In late April of 2019 Adam Bradley and Chris Blackburn were sitting in a pub on a Monday night when Chris happened across a somewhat unusual eBay listing for an IBM 360 Model 20. This eBay listing was unusual mainly because it didn’t actually list the computer as an IBM 360, but rather as an “seltene Anlage “Puma Computer IBM 2020” which roughly translates from German into “rare plant “Puma Computer IBM 2020”.
Amazing story.
In this context, “Anlage” means system, not (power-) plant, I would think.
This reminds me of the time that I was reading a Russian page about a historical computer, and Google Translate kept using the word “car”, when in context a better word was obviously “machine”.
Mildly shocked that Thom, master of all languages, would miss that, but I’m sure it was a trivial detail and he’s busy correctly translating things people pay him to. I mean he knows at least two languages, which is 1.5 more than me. Of course this is a expert falicy, someone is better than me in something I know nothing about, so I attribute God like abilities to them.

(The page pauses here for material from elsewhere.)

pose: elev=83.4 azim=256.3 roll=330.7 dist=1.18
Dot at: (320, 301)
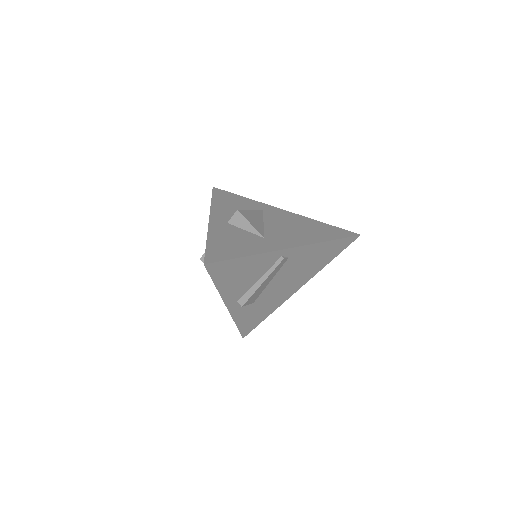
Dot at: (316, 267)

Comedy of errors doesn’t even begin to describe all the things they had to go through and deal with to get that hardware out of the building.
The age of Computing Archaeology has arrived. OK, Its not pyramids & brushes, just forklifts and power drills.
Very interesting although I have no clue about the hardware
This is about as awesome as it gets. I am glad these people are taking the time to do this to preserve the old tech.